DESKRIPSI TUGAS
Tuliskan kembali tanpa perubahan baris-baris di bawah ini, dimulai dari baris yang memuat "Schäumerkopf NcFoamer" hingga baris yang memuat "otros productos.", termasuk kedua baris tersebut.

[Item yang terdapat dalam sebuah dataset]

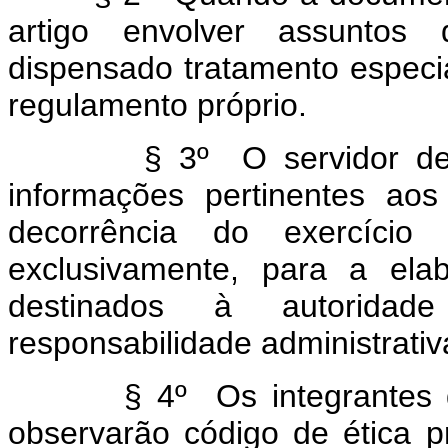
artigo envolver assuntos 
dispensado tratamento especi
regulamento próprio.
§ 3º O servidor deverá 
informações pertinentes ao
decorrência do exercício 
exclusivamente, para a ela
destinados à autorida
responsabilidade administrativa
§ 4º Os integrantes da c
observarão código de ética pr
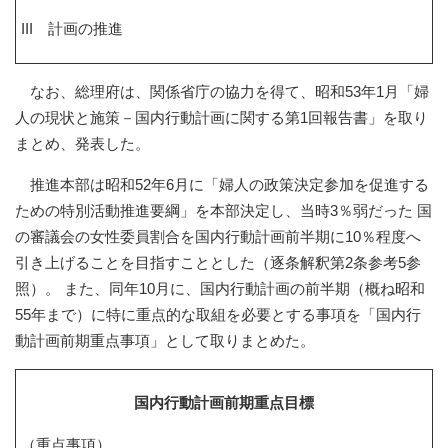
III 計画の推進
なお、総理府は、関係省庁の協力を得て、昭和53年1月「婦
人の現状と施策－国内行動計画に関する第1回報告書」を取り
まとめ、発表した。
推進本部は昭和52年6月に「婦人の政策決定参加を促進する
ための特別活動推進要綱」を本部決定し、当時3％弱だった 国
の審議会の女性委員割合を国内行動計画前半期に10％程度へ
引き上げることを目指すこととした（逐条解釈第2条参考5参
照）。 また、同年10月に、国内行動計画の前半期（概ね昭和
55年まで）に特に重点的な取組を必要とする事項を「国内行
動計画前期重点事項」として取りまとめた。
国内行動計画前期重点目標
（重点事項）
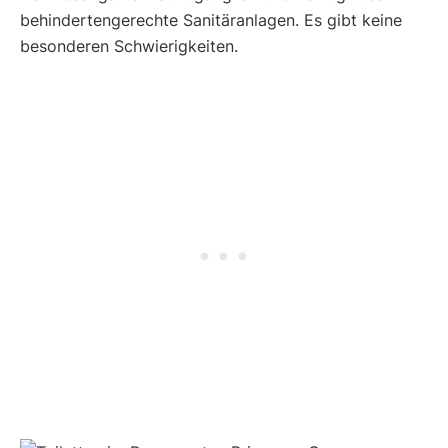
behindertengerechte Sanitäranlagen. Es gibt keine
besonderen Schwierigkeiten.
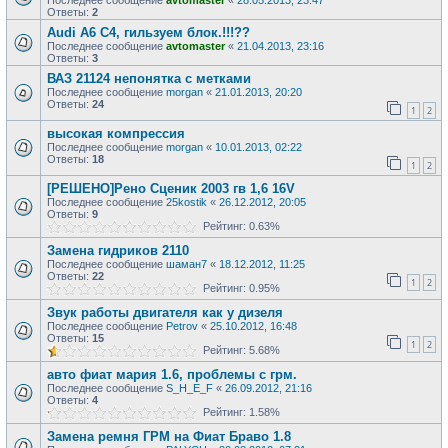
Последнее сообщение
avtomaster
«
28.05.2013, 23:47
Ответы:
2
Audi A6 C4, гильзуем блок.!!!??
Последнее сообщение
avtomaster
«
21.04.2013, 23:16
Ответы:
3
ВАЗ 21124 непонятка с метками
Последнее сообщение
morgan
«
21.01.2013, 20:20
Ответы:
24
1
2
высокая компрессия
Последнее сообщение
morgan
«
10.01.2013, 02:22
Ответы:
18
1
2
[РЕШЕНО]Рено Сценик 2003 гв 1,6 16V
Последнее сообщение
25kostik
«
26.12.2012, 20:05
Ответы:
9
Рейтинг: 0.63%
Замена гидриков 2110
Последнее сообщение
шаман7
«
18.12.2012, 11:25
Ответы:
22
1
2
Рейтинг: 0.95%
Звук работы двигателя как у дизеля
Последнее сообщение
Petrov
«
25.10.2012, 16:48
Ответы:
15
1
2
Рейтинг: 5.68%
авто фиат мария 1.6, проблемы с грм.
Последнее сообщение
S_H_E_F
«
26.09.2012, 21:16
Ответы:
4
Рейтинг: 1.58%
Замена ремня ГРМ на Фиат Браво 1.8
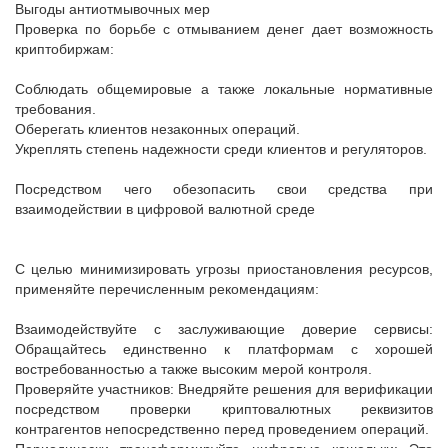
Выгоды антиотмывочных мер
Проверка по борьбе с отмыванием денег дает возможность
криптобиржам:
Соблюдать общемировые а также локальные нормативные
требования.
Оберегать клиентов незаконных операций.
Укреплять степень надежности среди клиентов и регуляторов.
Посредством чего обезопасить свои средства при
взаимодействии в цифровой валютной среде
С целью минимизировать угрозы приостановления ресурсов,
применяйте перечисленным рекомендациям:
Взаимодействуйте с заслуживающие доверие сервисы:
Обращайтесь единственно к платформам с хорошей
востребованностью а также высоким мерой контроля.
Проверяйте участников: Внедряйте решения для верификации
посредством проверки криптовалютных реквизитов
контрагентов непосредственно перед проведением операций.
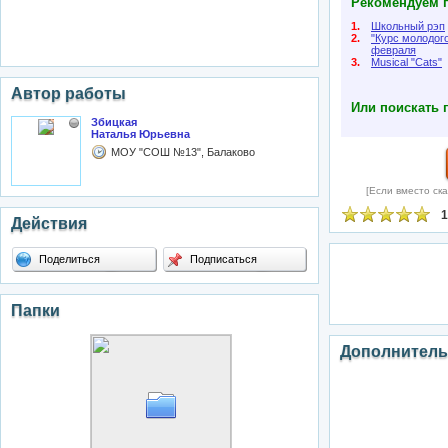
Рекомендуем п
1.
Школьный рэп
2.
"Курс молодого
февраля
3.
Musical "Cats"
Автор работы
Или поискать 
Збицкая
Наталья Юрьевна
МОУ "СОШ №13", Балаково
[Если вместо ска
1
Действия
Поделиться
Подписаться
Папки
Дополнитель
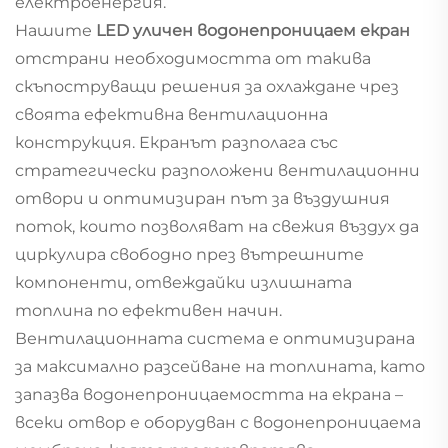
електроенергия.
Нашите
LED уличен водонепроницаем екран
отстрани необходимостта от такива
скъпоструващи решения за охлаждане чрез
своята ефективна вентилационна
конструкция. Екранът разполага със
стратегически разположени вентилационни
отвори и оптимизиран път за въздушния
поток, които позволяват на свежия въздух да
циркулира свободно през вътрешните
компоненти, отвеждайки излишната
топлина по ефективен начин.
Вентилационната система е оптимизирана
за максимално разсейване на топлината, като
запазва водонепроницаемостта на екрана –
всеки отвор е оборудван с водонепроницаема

* * *

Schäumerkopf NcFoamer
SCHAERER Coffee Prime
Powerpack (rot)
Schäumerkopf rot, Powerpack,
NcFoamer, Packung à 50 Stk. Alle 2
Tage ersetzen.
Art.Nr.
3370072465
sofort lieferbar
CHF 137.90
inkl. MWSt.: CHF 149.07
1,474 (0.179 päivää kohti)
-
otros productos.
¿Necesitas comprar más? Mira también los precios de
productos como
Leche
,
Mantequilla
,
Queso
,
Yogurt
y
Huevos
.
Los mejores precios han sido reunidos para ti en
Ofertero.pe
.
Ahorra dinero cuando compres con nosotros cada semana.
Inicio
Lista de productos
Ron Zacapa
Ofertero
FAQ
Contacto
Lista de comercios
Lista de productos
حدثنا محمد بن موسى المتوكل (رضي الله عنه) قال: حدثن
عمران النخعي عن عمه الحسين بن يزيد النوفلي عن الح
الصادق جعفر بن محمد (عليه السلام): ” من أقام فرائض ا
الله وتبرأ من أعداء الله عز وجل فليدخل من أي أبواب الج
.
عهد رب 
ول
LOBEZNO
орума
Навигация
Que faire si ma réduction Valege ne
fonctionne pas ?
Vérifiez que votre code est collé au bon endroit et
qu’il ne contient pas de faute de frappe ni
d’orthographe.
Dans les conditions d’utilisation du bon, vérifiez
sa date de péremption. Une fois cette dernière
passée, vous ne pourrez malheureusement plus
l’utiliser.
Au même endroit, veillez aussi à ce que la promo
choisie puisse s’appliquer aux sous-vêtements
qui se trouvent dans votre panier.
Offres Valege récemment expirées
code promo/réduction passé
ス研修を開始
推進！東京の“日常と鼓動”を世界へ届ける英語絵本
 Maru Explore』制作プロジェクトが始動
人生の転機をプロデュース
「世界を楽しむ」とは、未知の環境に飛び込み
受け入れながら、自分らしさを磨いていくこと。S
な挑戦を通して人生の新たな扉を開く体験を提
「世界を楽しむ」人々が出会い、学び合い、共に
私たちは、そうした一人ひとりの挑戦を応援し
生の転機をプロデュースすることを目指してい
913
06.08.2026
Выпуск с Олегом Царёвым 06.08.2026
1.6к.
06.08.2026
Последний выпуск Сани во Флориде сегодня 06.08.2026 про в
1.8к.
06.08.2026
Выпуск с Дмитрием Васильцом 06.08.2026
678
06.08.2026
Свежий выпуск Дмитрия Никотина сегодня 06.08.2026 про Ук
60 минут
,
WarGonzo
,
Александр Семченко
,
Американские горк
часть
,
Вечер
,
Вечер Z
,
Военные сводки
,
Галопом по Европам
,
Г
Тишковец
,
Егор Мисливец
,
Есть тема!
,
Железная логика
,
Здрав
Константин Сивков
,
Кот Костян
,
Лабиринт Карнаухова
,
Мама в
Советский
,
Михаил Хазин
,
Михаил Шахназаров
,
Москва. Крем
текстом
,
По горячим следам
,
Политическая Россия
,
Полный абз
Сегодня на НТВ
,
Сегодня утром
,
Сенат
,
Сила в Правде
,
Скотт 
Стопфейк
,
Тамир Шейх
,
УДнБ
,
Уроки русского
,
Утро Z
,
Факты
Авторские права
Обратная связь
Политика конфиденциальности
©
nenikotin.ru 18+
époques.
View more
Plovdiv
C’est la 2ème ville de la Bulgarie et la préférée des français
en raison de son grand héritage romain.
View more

HASIL LATIHAN
Schäumerkopf NcFoamer
SCHAERER Coffee Prime
Powerpack (rot)
Schäumerkopf rot, Powerpack,
NcFoamer, Packung à 50 Stk. Alle 2
Tage ersetzen.
Art.Nr.
3370072465
sofort lieferbar
CHF 137.90
inkl. MWSt.: CHF 149.07
1,474 (0.179 päivää kohti)
-
otros productos.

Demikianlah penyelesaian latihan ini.